_Sobre el ejercicio_. Retoma el texto sobre los nietos y su interés por el lenguaje y continúalo a partir de su última oración.

_Texto del documento_.

———

Ni las palabras ni las imágenes pueden significar para mí lo que significaron en el pasado. La infancia que les ha tocado vivir a mis nietos no se parece mucho a la mía. ¿Qué importancia tienen para ellos la palabra y la imagen? Elaborarán sus recuerdos con otros materiales, con otros puntos de referencia. Las pantallas están su vida, en sus manos, sus dedos de deslizan con asombrosa rapidez y acierto con ellas. Raras veces se equivocan.
Es, de todos modos, fascinante el proceso en que se van haciendo con el lenguaje, con las palabras, con las expresiones verbales y las construcciones gramaticales. Es fascinante porque el lenguaje resulta fascinante para ellos. Mis nietos —un niño y dos niñas— han revelado un extraordinario interés por las palabras. En cierto modo, su interés me ha cogido por sorpresa. A todos los observadores de la adquisición del lenguaje les sucede lo mismo, según creo. Todos nos asombramos de la rapidez del proceso de aprendizaje del lenguaje que está basado, sin duda, en lo mucho que a los niños les interesa hacerse con él, pero no sólo quieren hablar, sino hablar con precisión, con corrección. Quieren entender y se entendidos. Es algo más que un acto de voluntad. Les gusta, disfrutan con ello.

———

_Material de origen_.
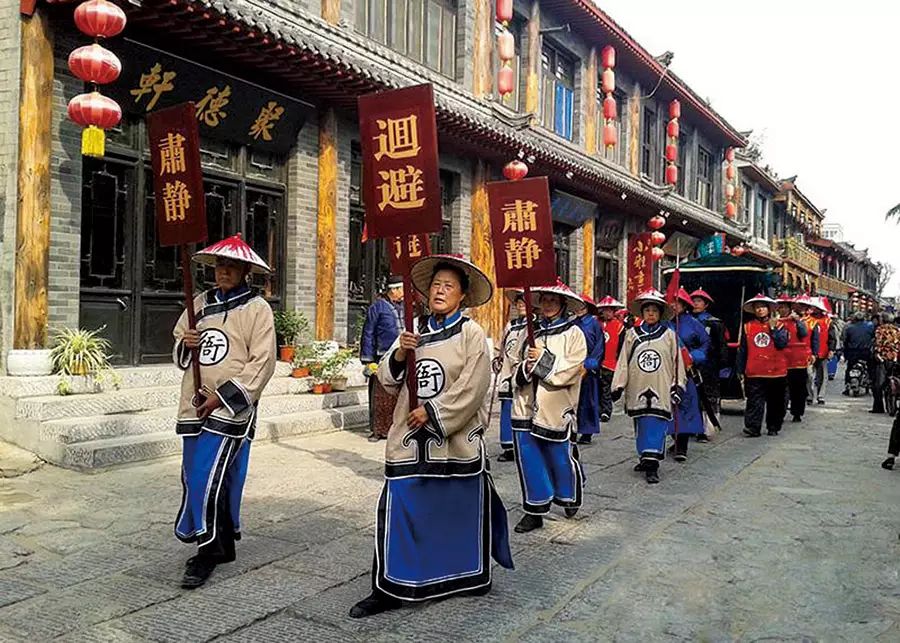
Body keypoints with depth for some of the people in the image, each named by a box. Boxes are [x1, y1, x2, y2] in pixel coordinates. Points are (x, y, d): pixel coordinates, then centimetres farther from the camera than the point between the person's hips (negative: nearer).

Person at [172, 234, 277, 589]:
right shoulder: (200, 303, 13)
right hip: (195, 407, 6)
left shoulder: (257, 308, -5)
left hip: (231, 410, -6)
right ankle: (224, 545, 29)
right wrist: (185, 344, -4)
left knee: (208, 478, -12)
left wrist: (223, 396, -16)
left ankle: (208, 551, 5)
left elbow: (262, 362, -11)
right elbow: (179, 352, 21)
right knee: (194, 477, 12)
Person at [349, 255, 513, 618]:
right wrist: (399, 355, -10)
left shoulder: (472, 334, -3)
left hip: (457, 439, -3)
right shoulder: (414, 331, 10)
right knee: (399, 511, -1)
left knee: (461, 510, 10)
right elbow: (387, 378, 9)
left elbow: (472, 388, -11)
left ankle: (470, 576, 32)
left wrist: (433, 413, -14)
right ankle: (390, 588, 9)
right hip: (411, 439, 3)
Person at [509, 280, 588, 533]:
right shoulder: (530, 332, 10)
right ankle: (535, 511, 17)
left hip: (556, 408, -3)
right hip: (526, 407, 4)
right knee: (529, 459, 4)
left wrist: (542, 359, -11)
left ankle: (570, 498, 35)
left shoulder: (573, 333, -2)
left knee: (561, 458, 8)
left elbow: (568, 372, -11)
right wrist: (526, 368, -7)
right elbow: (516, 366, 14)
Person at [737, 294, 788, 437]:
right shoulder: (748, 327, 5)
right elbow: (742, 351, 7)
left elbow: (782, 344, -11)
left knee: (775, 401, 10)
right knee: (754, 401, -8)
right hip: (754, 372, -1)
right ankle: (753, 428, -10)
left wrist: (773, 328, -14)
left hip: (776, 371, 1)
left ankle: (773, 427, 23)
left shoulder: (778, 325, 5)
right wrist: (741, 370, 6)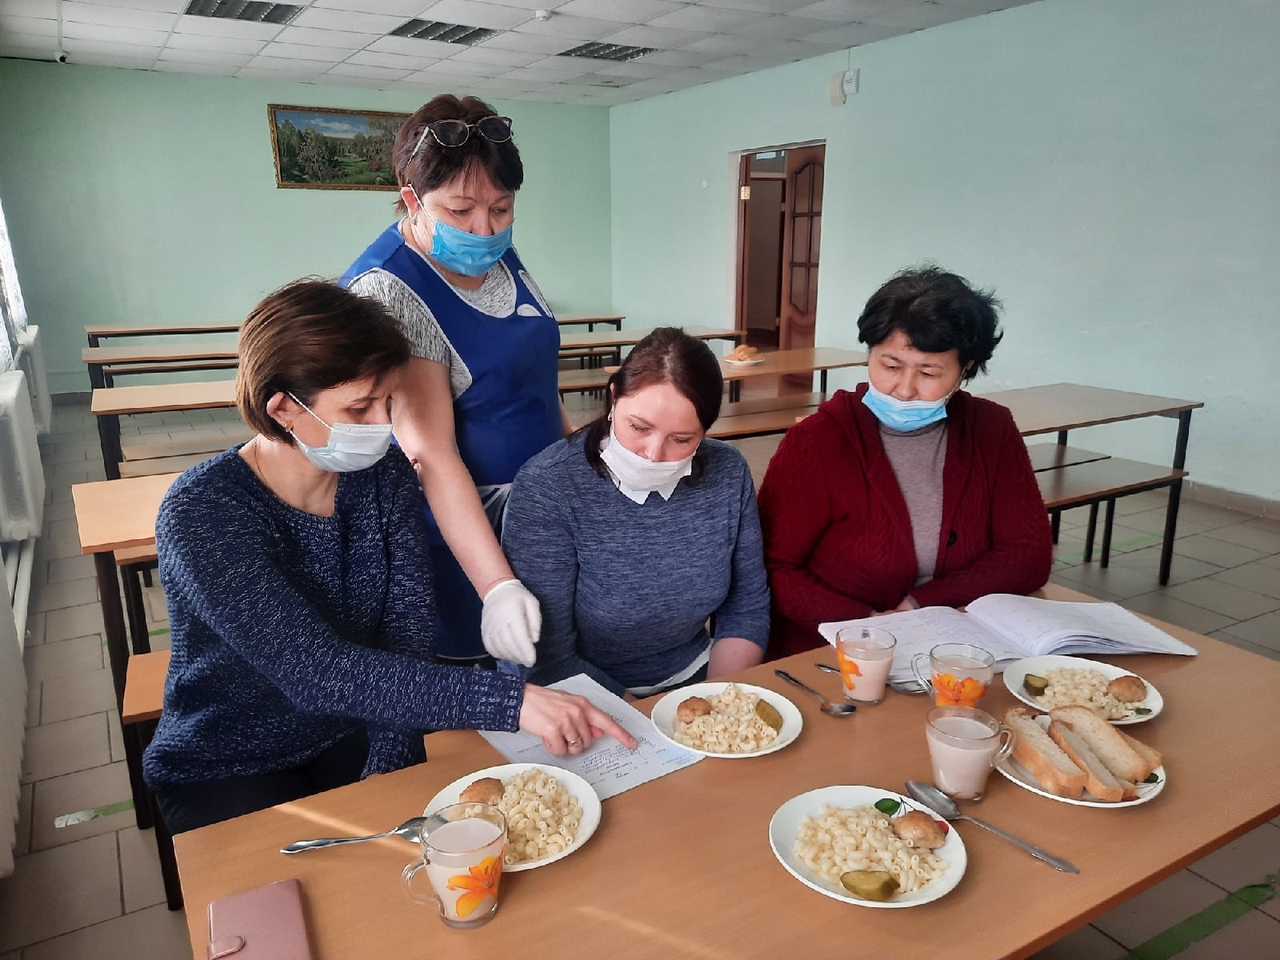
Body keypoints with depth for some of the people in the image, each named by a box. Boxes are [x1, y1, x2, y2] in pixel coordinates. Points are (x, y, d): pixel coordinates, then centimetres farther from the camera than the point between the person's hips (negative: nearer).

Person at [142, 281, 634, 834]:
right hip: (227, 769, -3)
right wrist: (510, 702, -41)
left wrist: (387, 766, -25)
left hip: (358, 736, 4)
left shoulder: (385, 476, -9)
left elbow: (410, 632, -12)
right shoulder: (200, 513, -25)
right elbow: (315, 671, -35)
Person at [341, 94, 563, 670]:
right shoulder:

———

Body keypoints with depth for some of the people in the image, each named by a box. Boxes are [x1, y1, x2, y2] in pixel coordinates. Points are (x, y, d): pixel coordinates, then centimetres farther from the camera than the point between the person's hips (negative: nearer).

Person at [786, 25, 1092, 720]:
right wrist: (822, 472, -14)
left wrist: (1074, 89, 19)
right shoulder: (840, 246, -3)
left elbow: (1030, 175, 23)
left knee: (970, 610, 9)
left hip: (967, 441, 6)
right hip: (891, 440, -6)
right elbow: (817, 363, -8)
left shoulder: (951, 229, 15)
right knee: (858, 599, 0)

———

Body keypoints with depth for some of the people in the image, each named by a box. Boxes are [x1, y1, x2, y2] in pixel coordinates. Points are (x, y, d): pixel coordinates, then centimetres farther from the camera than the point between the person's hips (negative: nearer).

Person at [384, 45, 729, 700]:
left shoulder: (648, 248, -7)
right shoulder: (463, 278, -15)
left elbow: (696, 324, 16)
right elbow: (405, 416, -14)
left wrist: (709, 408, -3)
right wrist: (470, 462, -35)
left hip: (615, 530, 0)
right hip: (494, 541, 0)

———

_Respuesta al ejercicio_.
El asunto está en la sociedad que les ha tocado vivir. En ese aspecto, no se ve tanta valoración. Evidentemente, no flota en el aire la idea de la importancia de expresarse bien, con precisión y elegancia. ¿La imagen se ha comido a la palabra? La velocidad, la inmediatez, ese continuo y precipitado fluir del tiempo que nos transmiten las noticias que recibimos del mundo exterior no dejan espacio para el pensamiento, la reflexión, la serenidad.
La era digital. Internet. Hemos entrado en otro tiempo, en otro espacio. ¿Qué papel tienen en él las palabras? Muchas veces, se convierten en abreviaturas, se reducen, se quiebran las frases. Muchas veces, son sustituidas por pequeñas imágenes. Pero, ¿no han sufrido también cambios la percepción e utilización de la imagen?
Más que la imagen fija, lo que en la actualidad está de moda es la imagen en movimiento. Pequeños vídeos. Breves, fugaces escenas de la vida cotidiana de un bebé, de un gato, un chiste sobre un político. Eso es lo que, de pronto, se hace viral. Es decir, se propaga por la red. Esas imágenes las ven millones de personas. Muchas de ellas han escrito un mensaje «Me gusta». Eso liga a todas esas personas entre ellas. Establece un vínculo. Este es un aspecto nuevo de la vida. Los vínculos que crea internet. Los vínculos propios de la era digital.
Han cambiado mucho las cosas, sí. El río en el que nos bañamos en la infancia es muy distinto al que río en que se bañan nuestros nietos. Heráclito tenía razón.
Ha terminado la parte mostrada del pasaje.